# MK Ready for my Charity



## GrammaAnn (Dec 16, 2011)

I got a few baby things ready to send to my charity. Most of the cocoons were knit on my LK 150 that I took on vacation with me. The blankets are knit in a variety of stitches, but mostly the Diana Sullivan tuck blanket on the bulky. 



 I love this pattern for a quick and easy baby blanket that lays flat and is done when you take it off the machine!


----------



## KateWood (Apr 30, 2011)

they are all fantastic


----------



## bettyirene (Apr 5, 2012)

What a wonderful lady you are, to do so much for charity - what would we do without generous people like you? Beautiful work.


----------



## Deb-Babbles (Mar 4, 2011)

You have outdone yourself on these. Each will be a welcome gift I am sure. God Bless you..


----------



## martina (Jun 24, 2012)

Great work


----------



## GinB (Sep 2, 2012)

Beautiful work, Ann. You are such a nice lady. This is a wonderful thing you're doing. I take my hat off to you.

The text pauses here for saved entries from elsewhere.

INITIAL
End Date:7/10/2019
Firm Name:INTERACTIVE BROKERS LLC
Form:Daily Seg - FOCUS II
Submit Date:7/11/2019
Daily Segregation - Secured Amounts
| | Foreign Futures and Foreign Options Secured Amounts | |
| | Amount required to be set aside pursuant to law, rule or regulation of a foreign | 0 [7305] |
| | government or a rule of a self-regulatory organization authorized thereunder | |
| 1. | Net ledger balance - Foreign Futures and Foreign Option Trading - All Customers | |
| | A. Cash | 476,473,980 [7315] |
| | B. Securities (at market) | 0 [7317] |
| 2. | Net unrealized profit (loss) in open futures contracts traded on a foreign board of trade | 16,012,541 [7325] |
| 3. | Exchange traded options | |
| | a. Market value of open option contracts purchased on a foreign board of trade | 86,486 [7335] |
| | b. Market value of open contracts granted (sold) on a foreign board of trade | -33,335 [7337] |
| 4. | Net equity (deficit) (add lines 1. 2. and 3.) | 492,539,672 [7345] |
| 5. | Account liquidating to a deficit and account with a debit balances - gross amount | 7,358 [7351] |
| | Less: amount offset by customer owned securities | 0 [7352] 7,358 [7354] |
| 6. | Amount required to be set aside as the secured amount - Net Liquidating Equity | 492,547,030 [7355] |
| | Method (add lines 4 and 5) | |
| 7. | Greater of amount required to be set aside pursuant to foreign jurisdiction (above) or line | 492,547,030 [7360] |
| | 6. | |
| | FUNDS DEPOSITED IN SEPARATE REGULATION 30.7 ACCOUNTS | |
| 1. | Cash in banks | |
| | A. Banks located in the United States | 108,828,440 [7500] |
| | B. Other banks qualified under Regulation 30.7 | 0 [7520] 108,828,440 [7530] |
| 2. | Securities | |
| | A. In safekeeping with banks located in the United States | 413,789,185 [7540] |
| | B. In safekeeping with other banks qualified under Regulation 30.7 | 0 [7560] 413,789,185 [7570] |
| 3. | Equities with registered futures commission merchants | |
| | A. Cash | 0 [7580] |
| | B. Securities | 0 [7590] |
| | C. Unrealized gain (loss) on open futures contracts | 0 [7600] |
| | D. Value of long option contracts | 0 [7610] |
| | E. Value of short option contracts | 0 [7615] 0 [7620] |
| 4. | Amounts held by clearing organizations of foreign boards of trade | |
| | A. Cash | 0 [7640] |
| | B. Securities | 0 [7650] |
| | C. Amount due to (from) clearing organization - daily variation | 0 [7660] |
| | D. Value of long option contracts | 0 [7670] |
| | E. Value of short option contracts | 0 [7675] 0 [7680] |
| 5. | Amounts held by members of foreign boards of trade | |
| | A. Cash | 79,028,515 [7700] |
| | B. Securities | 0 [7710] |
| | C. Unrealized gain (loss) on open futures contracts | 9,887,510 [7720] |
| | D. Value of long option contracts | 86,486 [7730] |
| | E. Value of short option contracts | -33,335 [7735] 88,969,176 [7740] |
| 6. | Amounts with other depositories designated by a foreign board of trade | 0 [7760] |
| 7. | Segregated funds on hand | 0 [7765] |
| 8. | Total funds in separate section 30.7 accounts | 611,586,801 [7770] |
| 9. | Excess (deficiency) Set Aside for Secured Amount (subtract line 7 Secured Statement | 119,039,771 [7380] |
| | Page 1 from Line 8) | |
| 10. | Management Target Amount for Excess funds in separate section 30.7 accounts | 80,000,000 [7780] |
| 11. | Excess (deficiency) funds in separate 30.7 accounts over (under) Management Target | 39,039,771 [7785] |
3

I especially love the fair-isle cocoons - such pretty patterns.


----------



## littlebaba (Jul 20, 2013)

They are beautiful


----------



## warana12 (Mar 12, 2013)

Beautiful I'm sure these will be greatly appreciated.


----------



## susieknitter (Jul 14, 2011)

You have been busy. These are very nice and I'm sure that they will be very much appreciated.


----------



## GrammaAnn (Dec 16, 2011)

GinB said:


> Beautiful work, Ann. You are such a nice lady. This is a wonderful thing you're doing. I take my hat off to you.
> 
> I especially love the fair-isle cocoons - such pretty patterns.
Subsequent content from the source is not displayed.